La femme secoua la tête. Elle ne toucherait pas cette nourriture.

— S’il te plaît ! Tu vas mourir si tu ne manges pas ! insista Ludméa, même si elle savait qu’elle ne pouvait pas la comprendre.

Elle prit une cuillerée de purée blanche et l’approcha du visage de Lyen. Celle-ci ferma les yeux en se crispant.

— Très bien. Tu as peur, c’est ça ? Regarde, je vais en manger aussi.

Lyen rouvrit les yeux et observa Ludméa, qui portait la cuillère à sa bouche.

— C’est pas terrible, mais c’est sûrement très nourrissant, commenta-t-elle, avant de plonger à nouveau la cuillère dans la purée blanche.

Cette fois-ci, Lyen ouvrit la bouche puis avala. Elle était affamée. Même si le goût était étrange, il n’était pas désagréable. Ludméa lui sourit et remplit à nouveau la cuillère. Elle arrêta de la nourrir une fois le bol à moitié vide : il ne fallait pas qu’elle mange trop, cela risquait de la rendre malade. Elle avait cessé de s’alimenter pendant trop longtemps, son estomac ne le supporterait pas Ce n’était peut-être qu’une impression, toutefois elle trouva que la jeune étrangère avait repris quelques couleurs.

Ruan, caché derrière le miroir sans tain, se permit un sourire. Les deux médecins n’en croyaient pas leurs yeux.

— Je vous avais dit qu’elle pourrait nous être utile. Vous voyez qu’il n’y avait pas lieu d’alerter le colonel Lewis.

— C’est vrai, vous aviez raison, lui accorda un des médecins. Je ne sais pas pourquoi, on dirait que notre rouquine fait confiance à cette jeune femme.

— J’imagine que vous ne voyez pas d’inconvénient à ce qu’elle reste avec elle.

— Non, bien sûr, je suppose qu’elle peut rester…

 

Ruan caressa la joue de Ludméa et elle ferma les yeux, un sourire aux lèvres. Il l’embrassa avec tendresse.

— Tu as été merveilleuse…

— Pas du tout, je n’ai fait que lui montrer qu’elle n’avait rien à craindre de nous.

— Tu vois, eux, tous autant qu’ils sont, ils n’y ont pas pensé, et moi non plus.

— Ruan, je t’en prie, laisse-lui voir les bébés… Ce n’est pas humain de séparer une mère et ses enfants.

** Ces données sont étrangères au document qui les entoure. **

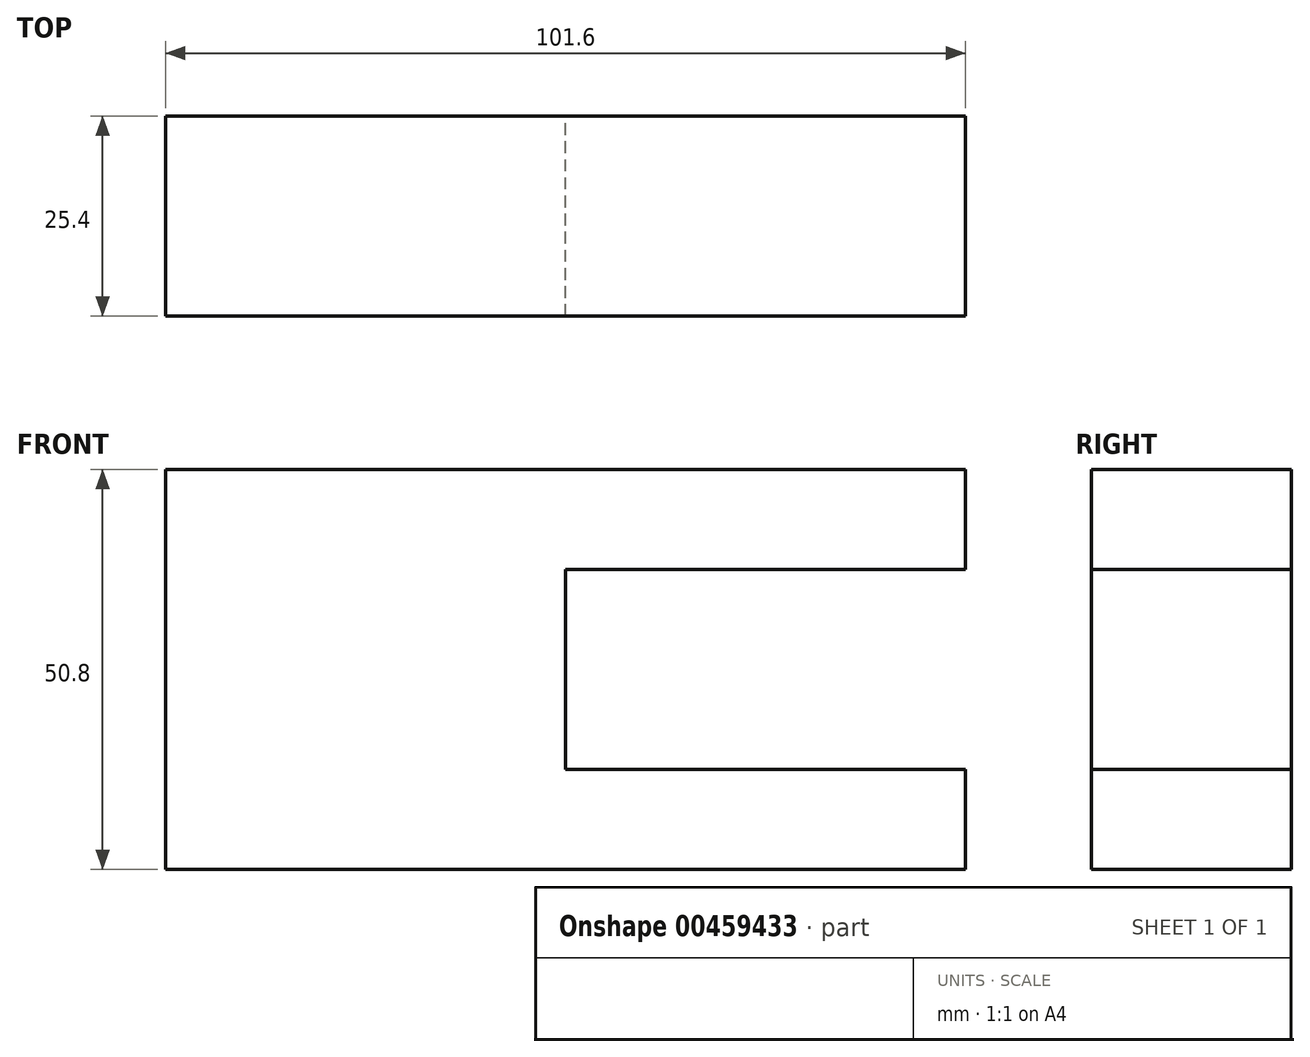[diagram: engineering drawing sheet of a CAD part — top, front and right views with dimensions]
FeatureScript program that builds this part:
annotation { "Feature Type Name" : "Feature", "Feature Type Description" : "" }
export const myFeature = defineFeature(function(context is Context, id is Id, definition is map)
    precondition{}
    {
        {
            var Q0;
            Q0=qCreatedBy(makeId("Front.planeOp"),FACE);
            var sketch = newSketch(context, id + "F0", { "sketchPlane" : qUnion([Q0])});
            skLineSegment(sketch, "E0.bottom", {"start": v(-50.8, 25.4) * mm, "end": v(50.8, 25.4) * mm});
            skLineSegment(sketch, "E0.top", {"start": v(-50.8, -25.4) * mm, "end": v(50.8, -25.4) * mm});
            skLineSegment(sketch, "E0.left", {"start": v(-50.8, 25.4) * mm, "end": v(-50.8, -25.4) * mm});
            skLineSegment(sketch, "E0.right", {"start": v(50.8, 25.4) * mm, "end": v(50.8, -25.4) * mm});
            skPoint(sketch, "E0.middle", {"position": v(0, 0) * mm});
            skSolve(sketch);
        }
        {
            var Q0;
            Q0=makeQuery(id+"F0.imprint","IMPRINT",FACE,{"disambiguationData":[TD([[makeQuery(id+"F0.imprint","IMPRINT",EDGE,{"derivedFrom":sQuery(id+"F0.wireOp",EDGE,"E0.bottom")}),-1.0]])]});
            extrude(context, id + "F1", {"entities" : qUnion([Q0]), "depth" : 25.4 * mm});
        }
        {
            var Q0;
            Q0=qCreatedBy(makeId("Front.planeOp"),FACE);
            var sketch = newSketch(context, id + "F2", { "sketchPlane" : qUnion([Q0])});
            skLineSegment(sketch, "E1.bottom", {"start": v(50.8, -12.7) * mm, "end": v(0, -12.7) * mm});
            skLineSegment(sketch, "E1.top", {"start": v(50.8, 12.7) * mm, "end": v(0, 12.7) * mm});
            skLineSegment(sketch, "E1.left", {"start": v(50.8, -12.7) * mm, "end": v(50.8, 12.7) * mm});
            skLineSegment(sketch, "E1.right", {"start": v(0, -12.7) * mm, "end": v(0, 12.7) * mm});
            skSolve(sketch);
        }
        {
            var Q0;
            Q0 = qSketchRegion(id + "F2", true);
            extrude(context, id + "F3", {"entities" : qUnion([Q0]), "operationType" : NewBodyOperationType.REMOVE, "endBound" : BoundingType.THROUGH_ALL, "oppositeDirection" : true, "depth" : 25.4 * mm});
        }
        {
            var Q0;
            Q0 = qSketchRegion(id + "F2", true);
            extrude(context, id + "F4", {"entities" : qUnion([Q0]), "operationType" : NewBodyOperationType.REMOVE, "endBound" : BoundingType.THROUGH_ALL, "depth" : 25.4 * mm});
        }
    });
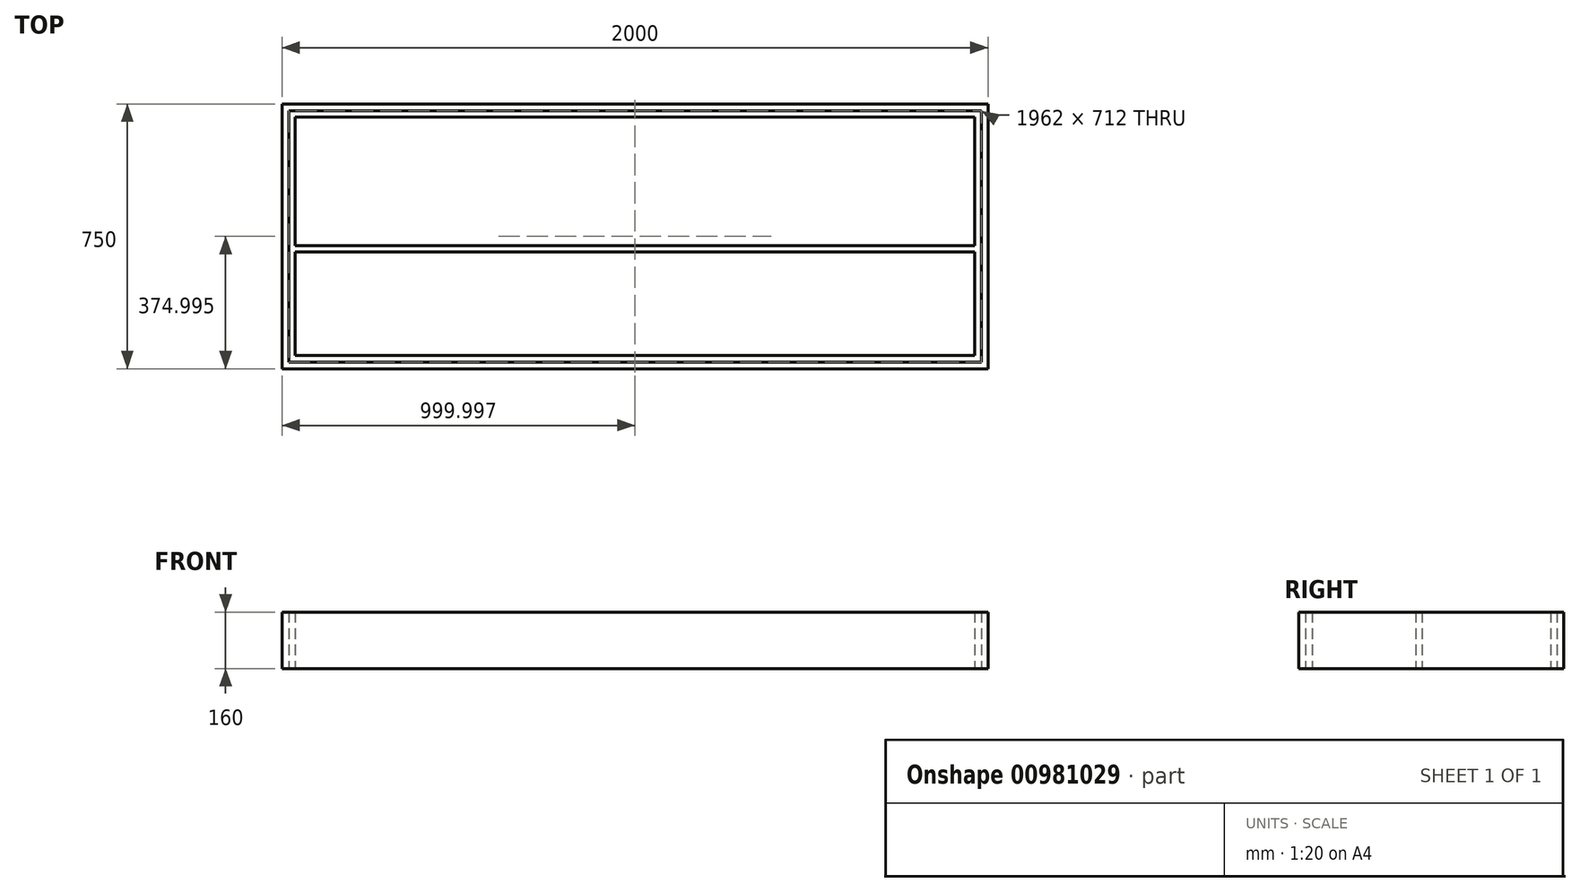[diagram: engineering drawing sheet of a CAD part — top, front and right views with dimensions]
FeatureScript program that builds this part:
annotation { "Feature Type Name" : "Feature", "Feature Type Description" : "" }
export const myFeature = defineFeature(function(context is Context, id is Id, definition is map)
    precondition{}
    {
        {
            var Q0;
            Q0=qCreatedBy(makeId("Top.planeOp"),FACE);
            var sketch = newSketch(context, id + "F0", { "sketchPlane" : qUnion([Q0])});
            skLineSegment(sketch, "E0.bottom", {"start": v(-1009.36, 191.64) * mm, "end": v(990.64, 191.64) * mm});
            skLineSegment(sketch, "E0.top", {"start": v(-1009.36, -558.36) * mm, "end": v(990.64, -558.36) * mm});
            skLineSegment(sketch, "E0.left", {"start": v(-1009.36, 191.64) * mm, "end": v(-1009.36, -558.36) * mm});
            skLineSegment(sketch, "E0.right", {"start": v(990.64, 191.64) * mm, "end": v(990.64, -558.36) * mm});
            skLineSegment(sketch, "E1.bottom", {"start": v(-990.36, 172.64) * mm, "end": v(971.64, 172.64) * mm});
            skLineSegment(sketch, "E1.top", {"start": v(-990.36, -539.36) * mm, "end": v(971.64, -539.36) * mm});
            skLineSegment(sketch, "E1.left", {"start": v(-990.36, 172.64) * mm, "end": v(-990.36, -539.36) * mm});
            skLineSegment(sketch, "E1.right", {"start": v(971.64, 172.64) * mm, "end": v(971.64, -539.36) * mm});
            skLineSegment(sketch, "E2", {"start": v(-1009.36, 191.64) * mm, "end": v(-990.36, 172.64) * mm});
            skLineSegment(sketch, "E3", {"start": v(-1009.36, -558.36) * mm, "end": v(-990.36, -539.36) * mm});
            skLineSegment(sketch, "E4", {"start": v(971.64, -539.36) * mm, "end": v(990.64, -558.36) * mm});
            skLineSegment(sketch, "E5", {"start": v(990.64, 191.64) * mm, "end": v(971.64, 172.64) * mm});
            skLineSegment(sketch, "E6.bottom", {"start": v(-990.36, 172.64) * mm, "end": v(-972.36, 172.64) * mm});
            skLineSegment(sketch, "E6.top", {"start": v(-990.36, -539.36) * mm, "end": v(-972.36, -539.36) * mm});
            skLineSegment(sketch, "E6.right", {"start": v(-972.36, 172.64) * mm, "end": v(-972.36, -539.36) * mm});
            skLineSegment(sketch, "E7.bottom", {"start": v(971.64, 172.64) * mm, "end": v(953.64, 172.64) * mm});
            skLineSegment(sketch, "E7.top", {"start": v(971.64, -539.36) * mm, "end": v(953.64, -539.36) * mm});
            skLineSegment(sketch, "E7.right", {"start": v(953.64, 172.64) * mm, "end": v(953.64, -539.36) * mm});
            skLineSegment(sketch, "E8.bottom", {"start": v(-972.36, 172.64) * mm, "end": v(953.64, 172.64) * mm});
            skLineSegment(sketch, "E8.top", {"start": v(-972.36, 154.64) * mm, "end": v(953.64, 154.64) * mm});
            skLineSegment(sketch, "E8.left", {"start": v(-972.36, 172.64) * mm, "end": v(-972.36, 154.64) * mm});
            skLineSegment(sketch, "E8.right", {"start": v(953.64, 172.64) * mm, "end": v(953.64, 154.64) * mm});
            skLineSegment(sketch, "E9.bottom", {"start": v(-972.36, -539.36) * mm, "end": v(953.64, -539.36) * mm});
            skLineSegment(sketch, "E9.top", {"start": v(-972.36, -521.36) * mm, "end": v(953.64, -521.36) * mm});
            skLineSegment(sketch, "E9.left", {"start": v(-972.36, -539.36) * mm, "end": v(-972.36, -521.36) * mm});
            skLineSegment(sketch, "E9.right", {"start": v(953.64, -539.36) * mm, "end": v(953.64, -521.36) * mm});
            skLineSegment(sketch, "E10.bottom", {"start": v(-972.36, -209.8) * mm, "end": v(953.64, -209.8) * mm});
            skLineSegment(sketch, "E10.top", {"start": v(-972.36, -227.8) * mm, "end": v(953.64, -227.8) * mm});
            skLineSegment(sketch, "E10.left", {"start": v(-972.36, -209.8) * mm, "end": v(-972.36, -227.8) * mm});
            skLineSegment(sketch, "E10.right", {"start": v(953.64, -209.8) * mm, "end": v(953.64, -227.8) * mm});
            skSolve(sketch);
        }
        {
            var Q0;
            {var subQ0=sQuery(id+"F0.wireOp",EDGE,"E8.top");Q0=makeQuery(id+"F0.imprint","IMPRINT",FACE,{"disambiguationData":[TD([[makeQuery(id+"F0.imprint","IMPRINT",EDGE,{"derivedFrom":subQ0}),-1.0]])]});}
            var Q1;
            {var subQ0=sQuery(id+"F0.wireOp",EDGE,"E9.top");Q1=makeQuery(id+"F0.imprint","IMPRINT",FACE,{"disambiguationData":[TD([[makeQuery(id+"F0.imprint","IMPRINT",EDGE,{"derivedFrom":subQ0}),1.0]])]});}
            var Q2;
            Q2=makeQuery(id+"F0.imprint","IMPRINT",FACE,{"disambiguationData":[TD([[makeQuery(id+"F0.imprint","IMPRINT",EDGE,{"derivedFrom":sQuery(id+"F0.wireOp",EDGE,"E0.bottom")}),-1.0]])]});
            extrude(context, id + "F1", {"entities" : qUnion([Q0, Q1, Q2]), "depth" : 160 * mm, "offsetDistance" : 25 * mm});
        }
        {
            var Q0;
            Q0 = qSketchRegion(id + "F0", true);
            extrude(context, id + "F2", {"entities" : qUnion([Q0]), "operationType" : NewBodyOperationType.ADD, "depth" : 160 * mm, "offsetDistance" : 25 * mm});
        }
    });
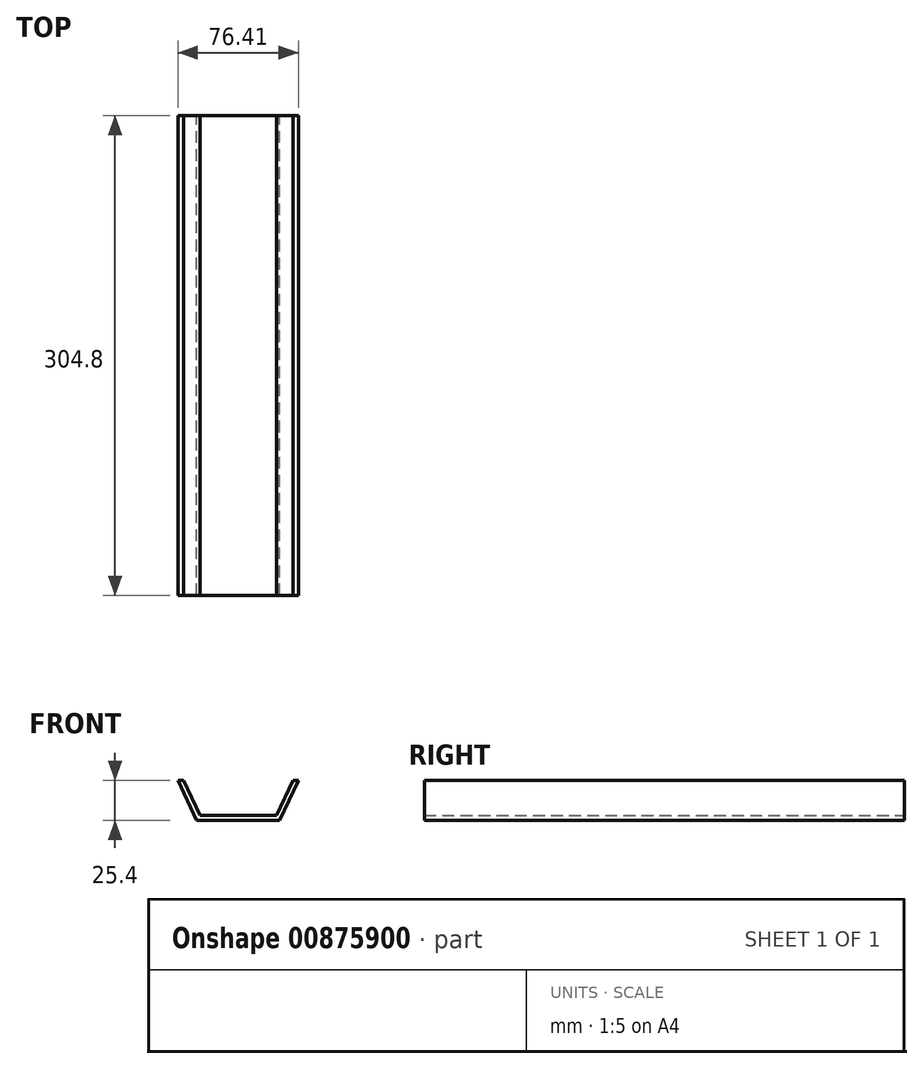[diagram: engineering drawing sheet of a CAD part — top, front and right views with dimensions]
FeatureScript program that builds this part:
annotation { "Feature Type Name" : "Feature", "Feature Type Description" : "" }
export const myFeature = defineFeature(function(context is Context, id is Id, definition is map)
    precondition{}
    {
        {
            var Q0;
            Q0=qCreatedBy(makeId("Front.planeOp"),FACE);
            var sketch = newSketch(context, id + "F0", { "sketchPlane" : qUnion([Q0])});
            skLineSegment(sketch, "E0", {"start": v(-27.38, -12.63) * mm, "end": v(25.35, -12.63) * mm});
            skLineSegment(sketch, "E1", {"start": v(-27.38, -12.63) * mm, "end": v(-39.22, 12.77) * mm});
            skPoint(sketch, "E2", {"position": v(-39.22, 12.77) * mm});
            skLineSegment(sketch, "E3", {"start": v(25.35, -12.63) * mm, "end": v(37.2, 12.77) * mm});
            skPoint(sketch, "E4", {"position": v(-27.38, -12.63) * mm});
            skPoint(sketch, "E5", {"position": v(25.35, -12.63) * mm});
            skLineSegment(sketch, "E6", {"start": v(23.33, -9.45) * mm, "end": v(33.69, 12.77) * mm});
            skLineSegment(sketch, "E7", {"start": v(-35.72, 12.77) * mm, "end": v(-25.36, -9.45) * mm});
            skLineSegment(sketch, "E8", {"start": v(-25.36, -9.45) * mm, "end": v(23.33, -9.45) * mm});
            skLineSegment(sketch, "E9", {"start": v(-39.22, 12.77) * mm, "end": v(-35.72, 12.77) * mm});
            skPoint(sketch, "E10", {"position": v(-35.72, 12.77) * mm});
            skLineSegment(sketch, "E11", {"start": v(-35.72, 12.77) * mm, "end": v(33.69, 12.77) * mm, "construction": true});
            skPoint(sketch, "E12", {"position": v(-25.36, -9.45) * mm});
            skPoint(sketch, "E13", {"position": v(23.33, -9.45) * mm});
            skPoint(sketch, "E14", {"position": v(33.69, 12.77) * mm});
            skPoint(sketch, "E15", {"position": v(37.2, 12.77) * mm});
            skLineSegment(sketch, "E16", {"start": v(33.69, 12.77) * mm, "end": v(37.2, 12.77) * mm});
            skSolve(sketch);
        }
        {
            var Q0;
            Q0=makeQuery(id+"F0.imprint","IMPRINT",FACE,{"disambiguationData":[TD([[makeQuery(id+"F0.imprint","IMPRINT",EDGE,{"derivedFrom":sQuery(id+"F0.wireOp",EDGE,"E0")}),1.0]])]});
            extrude(context, id + "F1", {"entities" : qUnion([Q0]), "depth" : 304.8 * mm, "offsetDistance" : 25.4 * mm});
        }
    });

— Tu sais que je n’ai plus aucun pouvoir de décision, ici. Mais je vais voir ce que je peux faire, ajouta-t-il, récompensé par un sourire rayonnant.

Ludméa passa ses bras autour de sa taille puis l’attira contre elle. Il posa ses lèvres sur les siennes, le cœur fou comme à chaque fois qu’il la touchait… Cela faisait quatre jours qu’il dormait à peine, qu’il ne mangeait rien, qu’il ne faisait que penser à elle… Dès qu’il était séparé de Ludméa, une seule chose comptait : la revoir au plus vite.

Il n’avait ressenti cela qu’une seule fois dans sa vie : pour une jeune femme qui suivait les cours de sciences avec lui, Katrin. À l’époque, il n’était encore qu’un adolescent, et elle ne manquait pas d’admirateurs. Pourtant, elle l’avait choisi, lui. Pendant cinq ans, ils avaient vécu une idylle ambiguë et avaient dû supporter les quolibets des autres étudiants. Katrin ne l’aimait pas, Katrin n’était avec lui que pour son argent, Katrin le laisserait tomber dès qu’elle aurait terminé ses études… Il ne les écoutait pas.

Elle était partie à Alpha 1 dès l’obtention de son diplôme, malgré ses promesses. Et Ruan s’était jeté à corps perdu dans la recherche, pour l’oublier.

Cela ne durerait peut-être pas, mais il avait l’impression d’être amoureux pour la première fois depuis plus de douze ans. Dans trois mois, il s’unirait à Ylana ; il ne savait pas comment se dépêtrer de cette situation.

 

Lewis entra dans la pièce. Son visage se crispa de fureur : la femme était détachée, et elle tenait les deux bébés dans ses bras. Paso… S’il voulait la guerre, il l’aurait.